Assuming that the judge was correct in coming to a conclusion on the questions of fact as he did, I do not discover any error in his findings of fact, or refusals to find, stated in the case. I do not deem it necessary to go through with them in detail. They are covered substantially by what has been said; and even if any of them happen to be not strictly according to the facts established in the case, I do not think they would vary the general result, and do not afford sufficient ground, in an equity action, for a new trial.

The objection taken to the testimony of the plaintiff, at the close of the evidence in the case, was not, I think, well taken. The testimony there admitted, under objection, was, I think, competent on the question of what formed the consideration of the bond.
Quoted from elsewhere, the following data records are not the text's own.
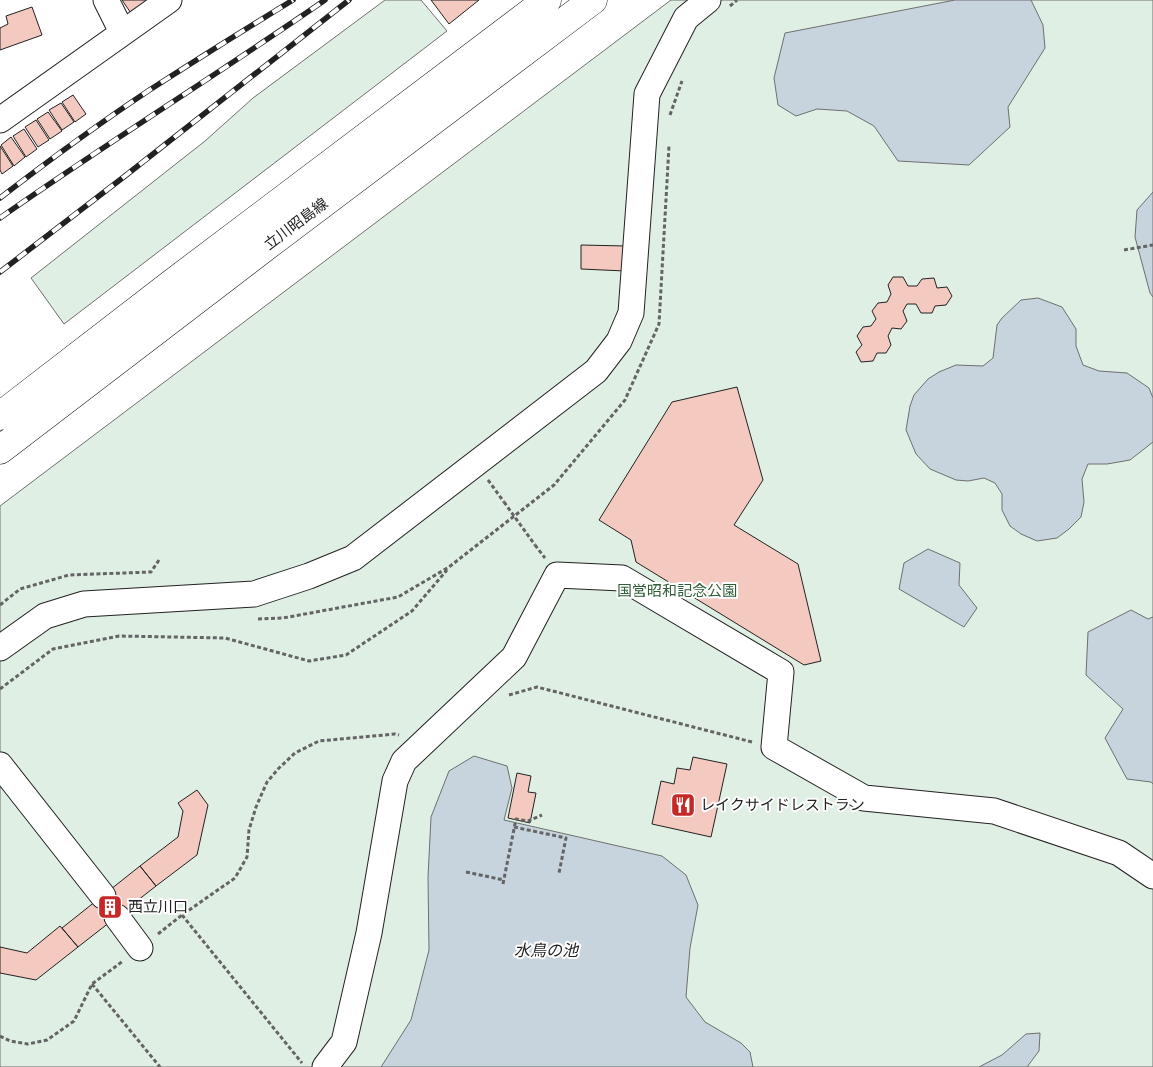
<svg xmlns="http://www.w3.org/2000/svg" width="1153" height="1067" font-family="Mulish,'Noto Sans JP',sans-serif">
	<rect width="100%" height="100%" fill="#fff"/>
	<path fill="#e0efe3" stroke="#6f6f6f" d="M385 0H421L447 31 64 324 31 278 205 141 253 98Z
		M671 0H1153V1067H0V506Z"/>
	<path fill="#c7d3dd" stroke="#6f6f6f" d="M955 0H1031L1043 25 1045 48 1008 107 1010 127 969 165 898 161 874 126 847 111 817 109 796 116 778 105 774 78 785 33Z
		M1153 192V297L1150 293 1135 237 1137 210Z
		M1038 298 1062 307 1076 329V346L1083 365 1099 371 1127 373 1149 388 1153 398V442L1130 460 1107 464H1088L1082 479 1084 502 1081 517 1069 529 1057 538 1037 541 1021 534 1010 526 1002 510V494L995 483 984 478 968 481 956 480 930 469 916 454 906 430 910 406 914 395 928 379 939 372 956 365 983 366 993 358 997 325 1002 318 1021 300Z
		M928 549 960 563 959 585 977 608 964 627 899 589 904 563Z
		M1131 610 1148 619 1153 617V784L1151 782 1127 779 1105 738 1123 709 1086 675 1088 632Z
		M474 756 507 766 512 788 504 820 662 856 686 875 698 905 690 948 686 997 705 1022 741 1043 750 1052 753 1067H381L411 1020 429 950 428 877 431 817 449 771Z
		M1040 1033 1039 1051 1027 1067H979L1002 1055 1026 1034Z"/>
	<path fill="#f3c9c0" stroke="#222" d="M122 0H162L135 19Z
		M431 0H479L449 24Z
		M32 7 42 35 0 50V28L8 24 6 16Z
		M73 95 86 114 75 122 62 102Z
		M61 103 74 122 62 130 49 110Z
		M48 112 62 131 50 139 37 119Z
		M36 120 49 140 38 147 25 127Z
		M24 129 37 149 26 157 13 136Z
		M11 137 25 157 14 166 1 145Z
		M0 146 13 166 2 174 0 170Z
		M581 245 626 246 625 271 581 269Z
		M893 277H903L908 286H917L922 279 934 278 937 288 947 287 952 296 946 305 935 306 932 313H921L916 304H907L903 311 907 321 901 329 892 328 888 336 891 345 886 353H877L873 361 861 362 856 352 862 345 857 336 863 327 871 326 876 319 872 311 878 303 887 302 891 294 888 285Z
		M737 387 763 480 734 525 798 564 821 661 804 665 636 562 631 540 599 520 672 402Z
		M693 757 727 764 711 837 652 824 661 781 674 784 677 768 690 770Z
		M517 773 531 776 528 792 536 793 530 823 508 818Z
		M197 790 208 805 197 855 156 886 140 866 178 837 183 811 178 803Z
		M140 866 156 886 78 947 62 928Z
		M60 926 78 947 36 980 0 973V947L27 953Z"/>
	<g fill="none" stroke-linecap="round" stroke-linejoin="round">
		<defs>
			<path id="minor" d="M106 0 122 32
				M0 120 169 0
				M0 648 45 616 84 604 254 594 309 576 353 558 596 371 619 341 631 313 647 94 686 18 708 0
				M0 765 103 896
				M117 917 140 948
				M325 1067 344 1042 369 933 395 781 404 761 514 657 557 575 622 578 781 672 774 747 864 798 994 811 1119 853 1153 876"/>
			<path id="major" d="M0 416 171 284 547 0
				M0 450 268 245 593 0"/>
		</defs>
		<use href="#minor" stroke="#222" stroke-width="27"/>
		<use href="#major" stroke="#222" stroke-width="29"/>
		<path stroke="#646464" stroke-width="3" stroke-dasharray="4 2.5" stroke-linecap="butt" d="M730 6 737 0
			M670 115 682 81
			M1124 250 1153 245
			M488 480 504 502
			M535 545 545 558
			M0 605 20 589 69 575 151 572 159 560
			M258 619 283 618 398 597 449 567 554 485 625 400 659 324 669 146
			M0 689 53 649 119 636 225 638 309 661 346 655 412 611 447 570
			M509 695 537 687 752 742
			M514 827 566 838 559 873
			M466 872 504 880
			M503 884 516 819 528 821 542 815
			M182 915 302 1063
			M158 934 182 915 235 878 247 857 249 830 256 807 267 782 279 768 295 753 319 741 395 734 399 735
			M92 984 160 1067
			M0 1036 10 1041 28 1044 47 1040 74 1021 92 984 123 961"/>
		<use href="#minor" stroke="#fff" stroke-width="25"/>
		<use href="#major" stroke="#fff" stroke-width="28"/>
		<defs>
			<path id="rail" d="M0 198C48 161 97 125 148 91 196 60 244 30 293 0
				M0 218C107 143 218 74 325 0
				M0 272 125 176 349 0"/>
		</defs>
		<use href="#rail" stroke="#222" stroke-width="5.5"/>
		<use href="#rail" stroke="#fff" stroke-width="4" stroke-dasharray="11" stroke-linecap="butt"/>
		<path stroke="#646464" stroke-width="3" stroke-dasharray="4 2.5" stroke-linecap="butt" d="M504 502 535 545"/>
	</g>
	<defs>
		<symbol id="restaurant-square" viewBox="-11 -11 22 22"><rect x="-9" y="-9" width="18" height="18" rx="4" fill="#c62828" stroke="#fff"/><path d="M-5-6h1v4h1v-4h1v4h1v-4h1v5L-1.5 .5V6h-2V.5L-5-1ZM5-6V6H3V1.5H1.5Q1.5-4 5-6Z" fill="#fff"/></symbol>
		<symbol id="building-square" viewBox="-11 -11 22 22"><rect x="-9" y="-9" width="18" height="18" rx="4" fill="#c62828" stroke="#fff"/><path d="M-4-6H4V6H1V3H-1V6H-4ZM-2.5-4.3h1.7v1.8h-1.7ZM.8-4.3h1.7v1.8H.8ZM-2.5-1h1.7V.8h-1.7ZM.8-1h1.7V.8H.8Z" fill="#fff"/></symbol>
	</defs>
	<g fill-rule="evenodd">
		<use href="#restaurant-square" x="669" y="791" width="28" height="28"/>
		<use href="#building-square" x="96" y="893" width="28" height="28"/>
	</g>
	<g text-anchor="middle" stroke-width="4" stroke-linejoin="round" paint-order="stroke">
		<g font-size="15" fill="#222" stroke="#fff">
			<text transform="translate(296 224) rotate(-37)" y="5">立川昭島線</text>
		</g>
		<g font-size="15" fill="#2f5e38" stroke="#fff">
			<text x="677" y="596">国営昭和記念公園</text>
		</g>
		<g font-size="15" fill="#222" stroke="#fff" text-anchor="start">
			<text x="700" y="810">レイクサイドレストラン</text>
			<text x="128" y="912">西立川口</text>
		</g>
		<g font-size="16" font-style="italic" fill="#222" stroke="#fff">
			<text x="546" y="956">水鳥の池</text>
		</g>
	</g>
</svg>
There is, however, one feature of the decree with which I am not entirely satisfied, and which I think ought to be corrected, The judge found, as a conclusion of law, “ that the plaintiff upon the facts proved and found by the court, is, as *39matter of law, entitled to the judgment demanded in the complaint.” The defendant excepted, and, in accordance with a portion of the relief sought in the complaint, the judge decrees “ that said defendant Jonas 0. McChesney do deliver up to the above plaintiff, to be canceled, the bond in the said plaintiff’s complaint set forth, and that the same is hereby declared canceled.” I regard the cancelation of the bond as unnecessary and improper. I do not know that any questions can or will arise as to the disposition of this bond or its avails after it shall come into the possession of the plaintiff. But I do not think it fit to determine any question of that kind in advance. The plaintiff in this suit is not acting for himself, but for, and as the "representative ofj his wife’s estate. In that capacity, it is not proper that he should seek or obtain a judgment extinguishing a portion of her estate. With this modification, I think the judgment of the circuit court should be affirmed.

[Albany General Term, December 1, 1862.